--- BEGIN Extracted information ---

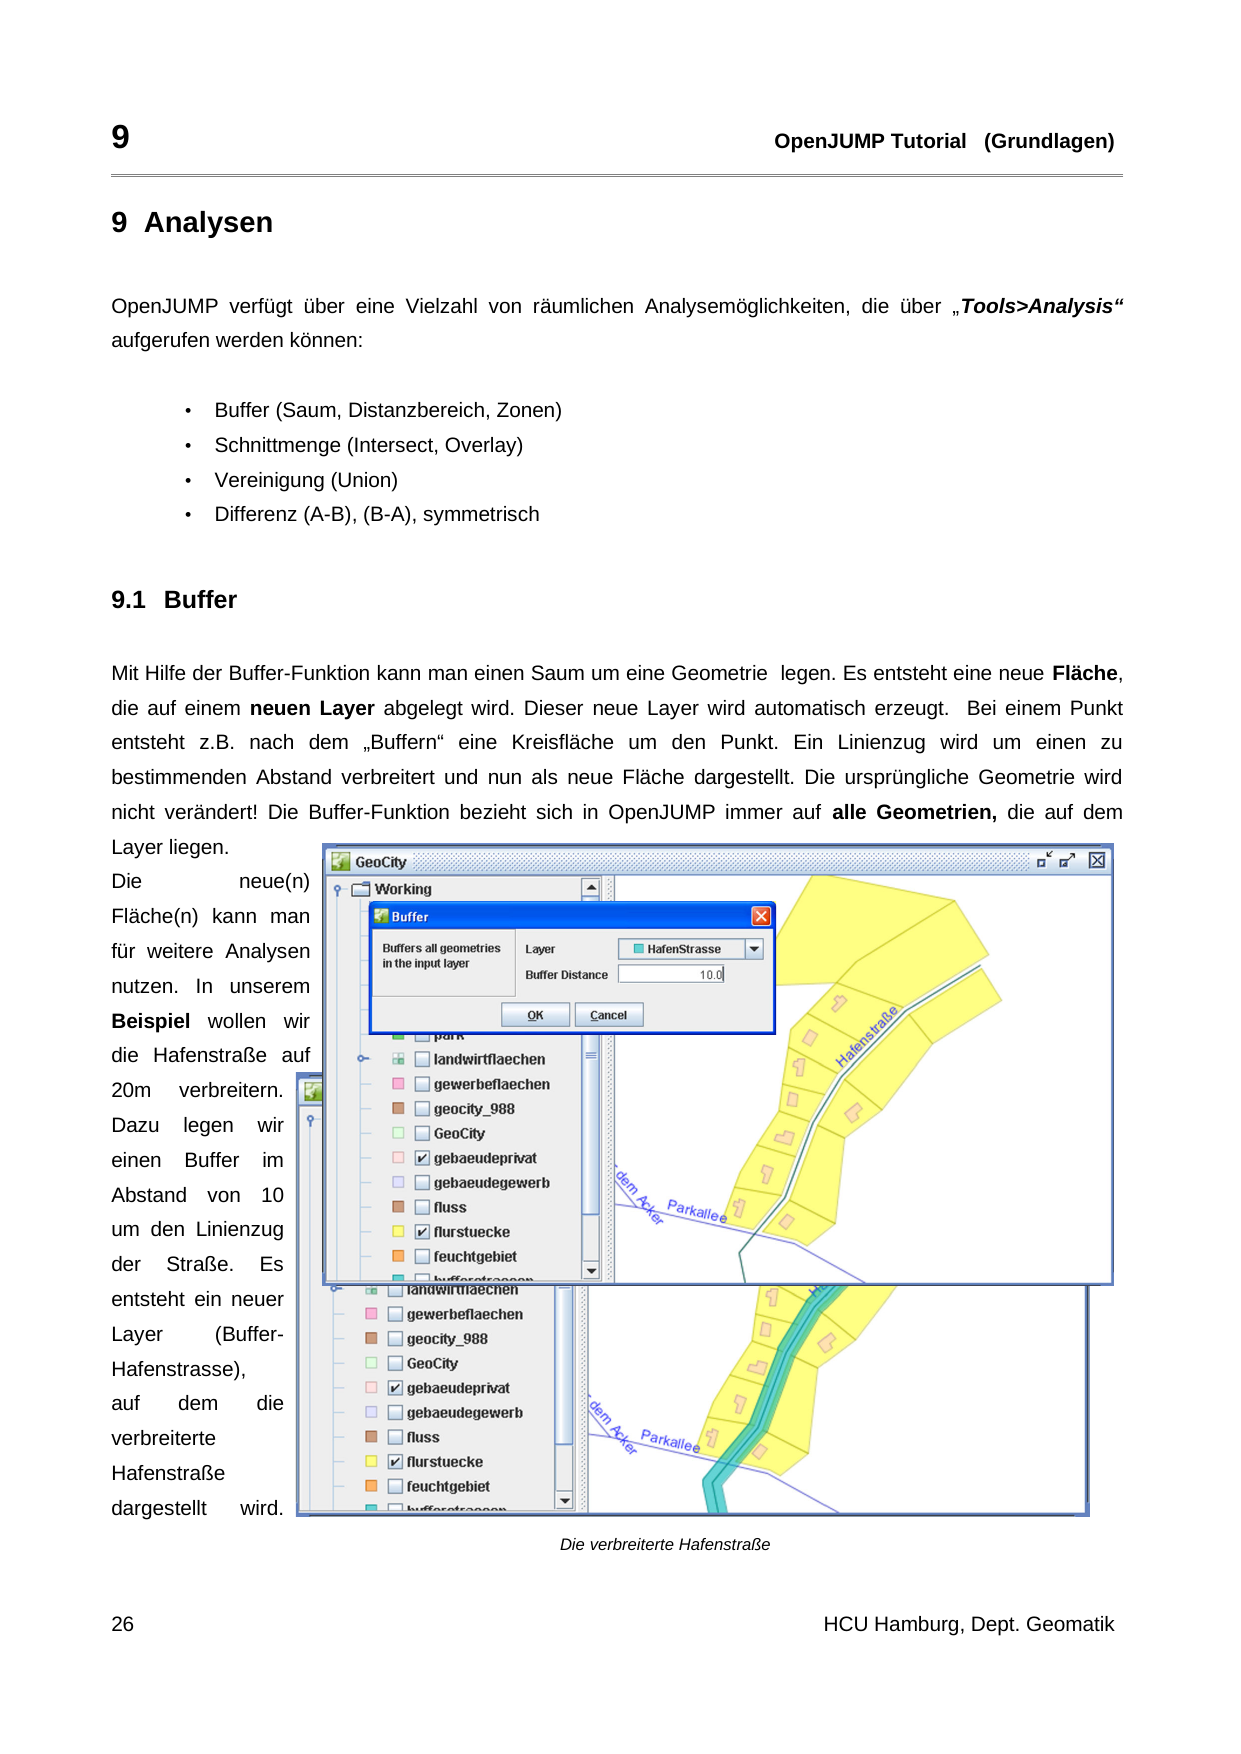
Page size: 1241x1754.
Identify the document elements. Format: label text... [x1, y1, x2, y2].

list Vereinigung (Union) [185, 468, 1123, 491]
picture [295, 843, 1114, 1517]
text Mit Hilfe der Buffer-Funktion kann man einen Saum um eine Geometrie legen. Es entsteht eine neue Fläche, die auf einem neuen Layer abgelegt wird. Dieser neue Layer wird automatisch erzeugt. Bei einem Punkt entsteht z.B. nach dem „Buffern“ eine Kreisfläche um den Punkt. Ein Linienzug wird um einen zu bestimmenden Abstand verbreitert und nun als neue Fläche dargestellt. Die ursprüngliche Geometrie wird nicht verändert! Die Buffer-Funktion bezieht sich in OpenJUMP immer auf alle Geometrien, die auf dem Layer liegen. [111, 661, 1123, 858]
text Die neue(n) Fläche(n) kann man für weitere Analysen nutzen. In unserem Beispiel wollen wir die Hafenstraße auf 20m verbreitern. Dazu legen wir einen Buffer im Abstand von 10 um den Linienzug der Straße. Es entsteht ein neuer Layer (Buffer-Hafenstrasse), auf dem die verbreiterte Hafenstraße dargestellt wird. Die verbreiterte Hafenstraße [111, 870, 1123, 1554]
subtitle Buffer [111, 586, 1123, 614]
list Buffer (Saum, Distanzbereich, Zonen) [185, 399, 1123, 422]
list Schnittmenge (Intersect, Overlay) [185, 433, 1123, 457]
text OpenJUMP verfügt über eine Vielzahl von räumlichen Analysemöglichkeiten, die über „Tools>Analysis“ aufgerufen werden können: [111, 294, 1123, 352]
subtitle Analysen [111, 206, 1123, 238]
list Differenz (A-B), (B-A), symmetrisch [185, 503, 1123, 526]
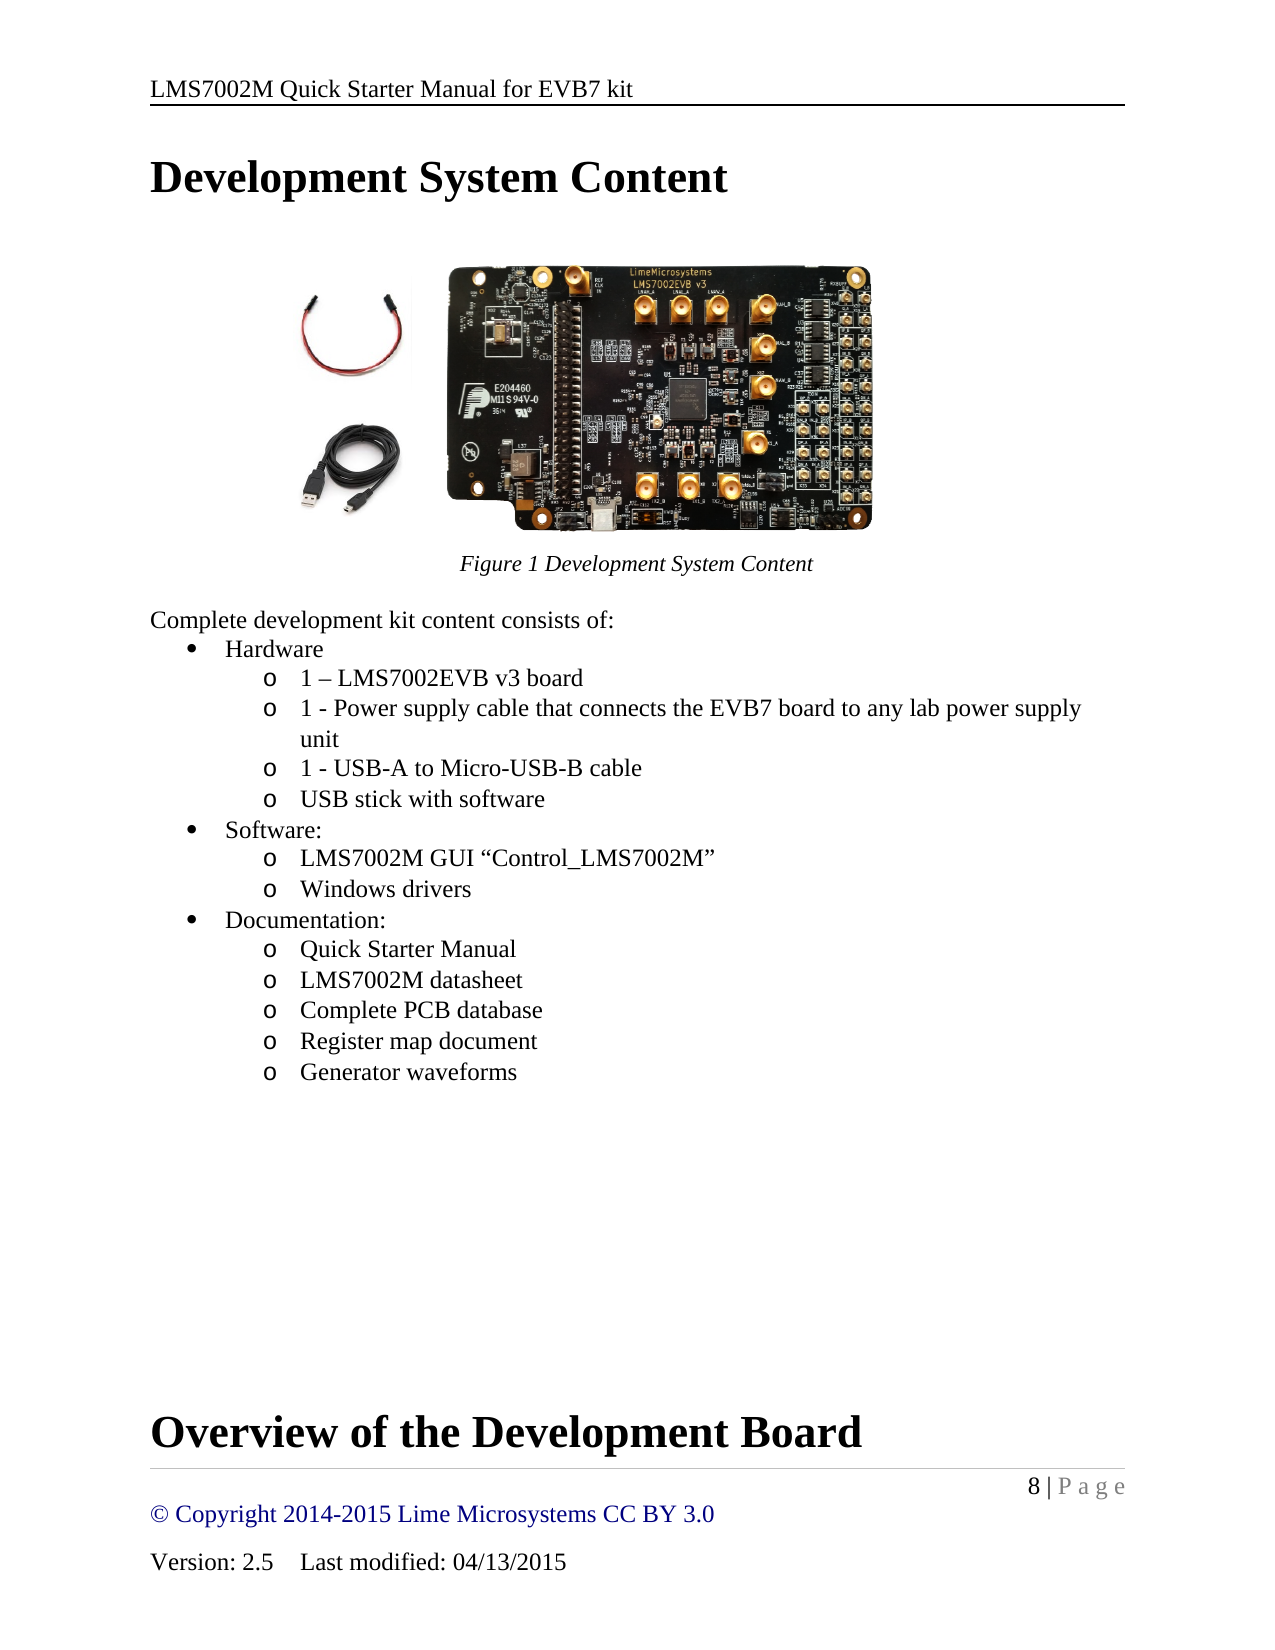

--- END Extracted information ---

The request —
Reproduce every line of the items above without changing anything, but leave out the pictures.

Solution —
Page size: 1241x1754.
Identify the document elements. Format: label text... [x1, y1, x2, y2].

list Vereinigung (Union) [185, 468, 1123, 491]
picture [295, 843, 1114, 1517]
text Mit Hilfe der Buffer-Funktion kann man einen Saum um eine Geometrie legen. Es entsteht eine neue Fläche, die auf einem neuen Layer abgelegt wird. Dieser neue Layer wird automatisch erzeugt. Bei einem Punkt entsteht z.B. nach dem „Buffern“ eine Kreisfläche um den Punkt. Ein Linienzug wird um einen zu bestimmenden Abstand verbreitert und nun als neue Fläche dargestellt. Die ursprüngliche Geometrie wird nicht verändert! Die Buffer-Funktion bezieht sich in OpenJUMP immer auf alle Geometrien, die auf dem Layer liegen. [111, 661, 1123, 858]
text Die neue(n) Fläche(n) kann man für weitere Analysen nutzen. In unserem Beispiel wollen wir die Hafenstraße auf 20m verbreitern. Dazu legen wir einen Buffer im Abstand von 10 um den Linienzug der Straße. Es entsteht ein neuer Layer (Buffer-Hafenstrasse), auf dem die verbreiterte Hafenstraße dargestellt wird. Die verbreiterte Hafenstraße [111, 870, 1123, 1554]
subtitle Buffer [111, 586, 1123, 614]
list Buffer (Saum, Distanzbereich, Zonen) [185, 399, 1123, 422]
list Schnittmenge (Intersect, Overlay) [185, 433, 1123, 457]
text OpenJUMP verfügt über eine Vielzahl von räumlichen Analysemöglichkeiten, die über „Tools>Analysis“ aufgerufen werden können: [111, 294, 1123, 352]
subtitle Analysen [111, 206, 1123, 238]
list Differenz (A-B), (B-A), symmetrisch [185, 503, 1123, 526]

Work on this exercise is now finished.